> TO-DO ITEM A: In the saved data entries below, lay out as a numbered list the part that opens with the first line and closes with the line containing "electricity, maintenance, and staffing costs.", omitting blank lines.

I remember. I remember getting dressed up and heading out. In San Francisco, this meant funky, vintage, quirky--not dressy. I might wear a fancy dress, but I’d top it with a vintage hat and some motorcycle boots. Add to that layers and layers of sweaters and scarves and light jackets because SF was always cold at night. And then, when I was ready, out the door I’d go. As the metal security gate on the apartment building clanged shut behind me, I was off—up the steep hill of Golden Gate, crossing the three-lane, one-way street at an angle, my hobo bag bumping lightly against my hip. Hands in pockets, coat collar turned up to the wind. I can still remember that. The ability to leave. To be singular. Freedom. Even then, before I knew what it was like not to have it, that’s what it felt like. Freedom. Clean break of selfish outing. Off to I didn’t know where to meet up with I didn’t know who. Off to bounce around the city any which way I chose and to return or not return at any time. Most of these nights Gordon was off on his own adventure or, more than likely, was out of town for work. And I’d be fresh out of class, philosophy swirling through my mind, twinged with slight guilt over my not yet completed work. But off I’d go wearing a captains hat or a beret or a newsboy. Always over-accessorized. Always over doing it. But always free to the point of abstraction.

It’s so funny that when you have it—that ability to just walk out the door and not look back—you don’t know yet how much you should cherish it. Now, the thought of it makes my insides turn over with excitement, like new love, like a crush. Walk off? No sitter? No worry? No curfew?

I remember the echo and scrape of my boots crossing Golden Gate, bracing for the rush of wind as I turned the corner onto Divisidero. It always made my eyes water, threatened to ruin my eye makeup. Blow off my hat. And so, one hand on my hat, eyes blinking furiously, I’d walk up Divis, past Rommy’s and the Green Earth, down to the corner that was the locus of my world. CafĂ© Abir, Tsunami and the Fly. These were like my homes—like my living rooms. I bounced from one to the next, never sure who I’d run into or what I’d end up doing. Well, actually, I always knew who I’d run into. That’s kind of what made it wonderful, and like living on a small college campus.

Saved data entries

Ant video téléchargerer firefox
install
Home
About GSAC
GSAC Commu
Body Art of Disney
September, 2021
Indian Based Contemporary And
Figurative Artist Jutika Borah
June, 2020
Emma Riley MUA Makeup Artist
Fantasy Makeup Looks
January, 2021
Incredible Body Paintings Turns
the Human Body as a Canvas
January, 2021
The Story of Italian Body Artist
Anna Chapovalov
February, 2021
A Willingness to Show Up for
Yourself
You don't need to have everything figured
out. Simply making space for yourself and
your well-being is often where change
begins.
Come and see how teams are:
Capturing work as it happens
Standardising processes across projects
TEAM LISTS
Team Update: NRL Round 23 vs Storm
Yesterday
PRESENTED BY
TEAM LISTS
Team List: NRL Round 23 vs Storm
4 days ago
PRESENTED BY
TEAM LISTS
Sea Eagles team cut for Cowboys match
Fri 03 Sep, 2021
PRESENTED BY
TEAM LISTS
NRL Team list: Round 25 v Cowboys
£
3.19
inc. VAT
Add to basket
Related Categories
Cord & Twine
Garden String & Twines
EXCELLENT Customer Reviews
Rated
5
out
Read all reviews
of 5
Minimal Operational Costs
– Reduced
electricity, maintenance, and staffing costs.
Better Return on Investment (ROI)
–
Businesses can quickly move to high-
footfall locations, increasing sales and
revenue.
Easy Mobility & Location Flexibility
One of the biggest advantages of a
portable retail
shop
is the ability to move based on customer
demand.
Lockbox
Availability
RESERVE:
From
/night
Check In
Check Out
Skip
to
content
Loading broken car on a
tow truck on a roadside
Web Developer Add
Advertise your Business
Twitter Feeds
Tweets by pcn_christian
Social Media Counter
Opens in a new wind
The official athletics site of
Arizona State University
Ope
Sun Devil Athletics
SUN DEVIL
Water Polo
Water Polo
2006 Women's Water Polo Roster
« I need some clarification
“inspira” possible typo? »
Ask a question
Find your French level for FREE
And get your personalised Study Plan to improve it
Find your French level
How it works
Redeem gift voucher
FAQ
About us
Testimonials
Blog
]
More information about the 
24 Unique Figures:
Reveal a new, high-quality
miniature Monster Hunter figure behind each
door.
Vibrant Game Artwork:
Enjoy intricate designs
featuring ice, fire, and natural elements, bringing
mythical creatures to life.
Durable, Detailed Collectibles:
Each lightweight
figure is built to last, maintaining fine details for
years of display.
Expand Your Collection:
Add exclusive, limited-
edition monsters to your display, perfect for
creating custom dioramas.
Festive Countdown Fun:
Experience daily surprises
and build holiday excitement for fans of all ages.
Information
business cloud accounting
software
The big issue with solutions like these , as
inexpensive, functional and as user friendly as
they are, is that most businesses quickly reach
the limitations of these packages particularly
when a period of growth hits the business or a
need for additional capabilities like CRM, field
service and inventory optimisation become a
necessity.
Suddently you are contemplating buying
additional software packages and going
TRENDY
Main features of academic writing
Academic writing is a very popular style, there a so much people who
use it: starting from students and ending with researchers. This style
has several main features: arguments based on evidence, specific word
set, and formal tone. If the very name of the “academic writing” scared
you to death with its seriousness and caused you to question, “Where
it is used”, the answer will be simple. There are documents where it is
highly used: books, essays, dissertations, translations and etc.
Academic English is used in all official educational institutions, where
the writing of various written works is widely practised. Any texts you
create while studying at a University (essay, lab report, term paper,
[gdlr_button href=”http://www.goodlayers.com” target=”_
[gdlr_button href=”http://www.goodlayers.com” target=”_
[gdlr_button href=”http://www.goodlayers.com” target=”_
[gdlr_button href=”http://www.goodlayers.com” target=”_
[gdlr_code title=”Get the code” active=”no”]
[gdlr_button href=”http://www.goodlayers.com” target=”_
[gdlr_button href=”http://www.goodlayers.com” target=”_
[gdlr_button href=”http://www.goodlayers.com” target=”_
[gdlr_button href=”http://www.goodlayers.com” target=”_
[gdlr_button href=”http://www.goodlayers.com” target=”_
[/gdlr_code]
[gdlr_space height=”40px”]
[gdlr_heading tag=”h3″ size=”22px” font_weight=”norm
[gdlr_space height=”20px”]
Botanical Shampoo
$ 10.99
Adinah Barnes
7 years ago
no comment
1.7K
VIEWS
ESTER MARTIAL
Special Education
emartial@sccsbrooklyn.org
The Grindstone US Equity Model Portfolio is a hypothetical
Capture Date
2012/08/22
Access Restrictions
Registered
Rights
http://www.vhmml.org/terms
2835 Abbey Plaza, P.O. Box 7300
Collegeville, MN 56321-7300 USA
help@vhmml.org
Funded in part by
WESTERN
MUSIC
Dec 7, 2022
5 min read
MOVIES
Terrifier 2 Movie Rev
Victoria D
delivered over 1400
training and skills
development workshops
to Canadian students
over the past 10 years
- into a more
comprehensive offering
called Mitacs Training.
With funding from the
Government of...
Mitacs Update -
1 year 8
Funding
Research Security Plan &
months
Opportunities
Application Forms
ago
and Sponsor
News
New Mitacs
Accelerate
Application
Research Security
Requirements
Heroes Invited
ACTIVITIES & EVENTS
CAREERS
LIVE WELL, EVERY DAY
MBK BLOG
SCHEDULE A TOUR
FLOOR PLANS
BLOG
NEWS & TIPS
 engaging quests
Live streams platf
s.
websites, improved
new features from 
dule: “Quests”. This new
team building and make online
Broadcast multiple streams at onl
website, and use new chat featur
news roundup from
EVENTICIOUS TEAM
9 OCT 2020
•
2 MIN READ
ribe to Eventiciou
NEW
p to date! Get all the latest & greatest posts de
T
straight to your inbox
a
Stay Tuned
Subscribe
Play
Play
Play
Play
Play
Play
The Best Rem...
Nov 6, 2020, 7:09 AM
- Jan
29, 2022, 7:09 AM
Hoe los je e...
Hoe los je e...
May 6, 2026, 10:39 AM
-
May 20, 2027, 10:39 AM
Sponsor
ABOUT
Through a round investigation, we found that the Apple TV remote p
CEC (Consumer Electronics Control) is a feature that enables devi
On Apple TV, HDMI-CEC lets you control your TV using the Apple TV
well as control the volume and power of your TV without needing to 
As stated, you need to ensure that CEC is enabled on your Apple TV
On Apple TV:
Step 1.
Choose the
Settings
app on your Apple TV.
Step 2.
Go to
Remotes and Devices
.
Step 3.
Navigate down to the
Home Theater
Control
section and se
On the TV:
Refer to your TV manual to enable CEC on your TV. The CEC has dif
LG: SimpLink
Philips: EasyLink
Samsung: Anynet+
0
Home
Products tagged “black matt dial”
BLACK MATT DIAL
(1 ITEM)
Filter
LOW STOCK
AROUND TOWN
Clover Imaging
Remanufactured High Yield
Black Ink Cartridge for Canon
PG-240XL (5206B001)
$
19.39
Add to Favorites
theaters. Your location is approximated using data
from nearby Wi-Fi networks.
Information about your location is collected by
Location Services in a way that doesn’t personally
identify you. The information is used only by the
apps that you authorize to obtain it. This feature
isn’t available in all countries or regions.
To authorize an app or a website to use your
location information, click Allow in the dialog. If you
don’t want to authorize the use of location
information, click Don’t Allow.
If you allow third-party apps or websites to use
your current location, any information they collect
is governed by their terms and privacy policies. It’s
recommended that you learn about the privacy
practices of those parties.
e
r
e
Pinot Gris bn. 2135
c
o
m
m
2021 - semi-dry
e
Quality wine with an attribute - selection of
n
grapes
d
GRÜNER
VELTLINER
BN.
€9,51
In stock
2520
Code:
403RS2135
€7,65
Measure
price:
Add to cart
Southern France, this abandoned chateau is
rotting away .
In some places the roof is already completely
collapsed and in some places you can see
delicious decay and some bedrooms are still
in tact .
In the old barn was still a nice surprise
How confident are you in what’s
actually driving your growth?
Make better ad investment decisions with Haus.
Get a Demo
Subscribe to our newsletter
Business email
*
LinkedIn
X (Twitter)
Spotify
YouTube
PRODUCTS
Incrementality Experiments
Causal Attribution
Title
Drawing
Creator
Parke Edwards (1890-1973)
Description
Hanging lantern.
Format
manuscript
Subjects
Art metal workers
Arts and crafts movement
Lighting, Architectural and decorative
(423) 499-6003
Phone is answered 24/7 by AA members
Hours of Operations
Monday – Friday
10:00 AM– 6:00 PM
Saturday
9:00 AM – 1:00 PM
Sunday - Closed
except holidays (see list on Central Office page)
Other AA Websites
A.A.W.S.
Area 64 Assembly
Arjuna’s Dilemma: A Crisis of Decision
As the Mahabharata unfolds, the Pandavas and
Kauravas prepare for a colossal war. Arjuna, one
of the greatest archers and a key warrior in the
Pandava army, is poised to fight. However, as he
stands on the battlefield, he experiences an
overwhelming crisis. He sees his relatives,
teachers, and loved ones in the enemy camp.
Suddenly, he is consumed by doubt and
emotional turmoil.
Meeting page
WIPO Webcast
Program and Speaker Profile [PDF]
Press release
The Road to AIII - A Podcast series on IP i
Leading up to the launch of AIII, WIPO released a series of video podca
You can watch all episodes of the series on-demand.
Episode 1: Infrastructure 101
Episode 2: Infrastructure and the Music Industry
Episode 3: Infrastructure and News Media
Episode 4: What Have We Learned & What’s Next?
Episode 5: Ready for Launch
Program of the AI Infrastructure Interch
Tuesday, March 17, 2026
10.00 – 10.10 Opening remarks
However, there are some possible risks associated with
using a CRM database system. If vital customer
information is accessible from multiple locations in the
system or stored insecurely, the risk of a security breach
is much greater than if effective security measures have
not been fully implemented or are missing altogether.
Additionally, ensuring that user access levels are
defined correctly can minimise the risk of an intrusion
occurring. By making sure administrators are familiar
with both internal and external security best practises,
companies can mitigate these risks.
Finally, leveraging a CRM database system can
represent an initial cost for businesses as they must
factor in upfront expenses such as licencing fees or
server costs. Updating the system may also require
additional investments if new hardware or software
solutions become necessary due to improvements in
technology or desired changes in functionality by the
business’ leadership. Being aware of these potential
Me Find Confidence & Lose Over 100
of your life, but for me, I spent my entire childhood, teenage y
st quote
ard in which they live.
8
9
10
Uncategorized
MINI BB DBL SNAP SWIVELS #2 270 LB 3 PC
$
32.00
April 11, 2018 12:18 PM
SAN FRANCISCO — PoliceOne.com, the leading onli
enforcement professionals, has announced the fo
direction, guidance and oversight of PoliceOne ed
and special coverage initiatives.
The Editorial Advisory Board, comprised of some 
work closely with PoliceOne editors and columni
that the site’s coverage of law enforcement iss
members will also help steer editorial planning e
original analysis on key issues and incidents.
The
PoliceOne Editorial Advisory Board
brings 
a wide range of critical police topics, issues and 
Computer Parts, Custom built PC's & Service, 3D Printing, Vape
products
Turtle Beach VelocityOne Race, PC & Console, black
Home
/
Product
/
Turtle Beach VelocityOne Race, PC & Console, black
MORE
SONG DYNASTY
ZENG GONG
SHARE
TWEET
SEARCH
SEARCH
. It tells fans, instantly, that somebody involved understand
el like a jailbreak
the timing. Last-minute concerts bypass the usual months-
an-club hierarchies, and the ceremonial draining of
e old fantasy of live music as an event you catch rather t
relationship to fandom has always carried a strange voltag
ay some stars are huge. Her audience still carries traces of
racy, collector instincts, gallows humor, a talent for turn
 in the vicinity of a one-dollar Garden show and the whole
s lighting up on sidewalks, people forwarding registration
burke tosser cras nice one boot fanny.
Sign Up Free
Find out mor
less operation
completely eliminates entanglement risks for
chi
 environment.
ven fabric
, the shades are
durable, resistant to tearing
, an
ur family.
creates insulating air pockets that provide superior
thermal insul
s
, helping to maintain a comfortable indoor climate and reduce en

> TO-DO ITEM B: From the recollection of going out in San Francisco above, transcribe the part that opens with the words "It’s so funny" and closes with "worry? No curfew?".

> WRITTEN REPLY A:
1. Ant video téléchargerer firefox
2. install
3. Home
4. About GSAC
5. GSAC Commu
6. Body Art of Disney
7. September, 2021
8. Indian Based Contemporary And
9. Figurative Artist Jutika Borah
10. June, 2020
11. Emma Riley MUA Makeup Artist
12. Fantasy Makeup Looks
13. January, 2021
14. Incredible Body Paintings Turns
15. the Human Body as a Canvas
16. January, 2021
17. The Story of Italian Body Artist
18. Anna Chapovalov
19. February, 2021
20. A Willingness to Show Up for
21. Yourself
22. You don't need to have everything figured
23. out. Simply making space for yourself and
24. your well-being is often where change
25. begins.
26. Come and see how teams are:
27. Capturing work as it happens
28. Standardising processes across projects
29. TEAM LISTS
30. Team Update: NRL Round 23 vs Storm
31. Yesterday
32. PRESENTED BY
33. TEAM LISTS
34. Team List: NRL Round 23 vs Storm
35. 4 days ago
36. PRESENTED BY
37. TEAM LISTS
38. Sea Eagles team cut for Cowboys match
39. Fri 03 Sep, 2021
40. PRESENTED BY
41. TEAM LISTS
42. NRL Team list: Round 25 v Cowboys
43. £
44. 3.19
45. inc. VAT
46. Add to basket
47. Related Categories
48. Cord & Twine
49. Garden String & Twines
50. EXCELLENT Customer Reviews
51. Rated
52. 5
53. out
54. Read all reviews
55. of 5
56. Minimal Operational Costs
57. – Reduced
58. electricity, maintenance, and staffing costs.

> WRITTEN REPLY B:
It’s so funny that when you have it—that ability to just walk out the door and not look back—you don’t know yet how much you should cherish it. Now, the thought of it makes my insides turn over with excitement, like new love, like a crush. Walk off? No sitter? No worry? No curfew?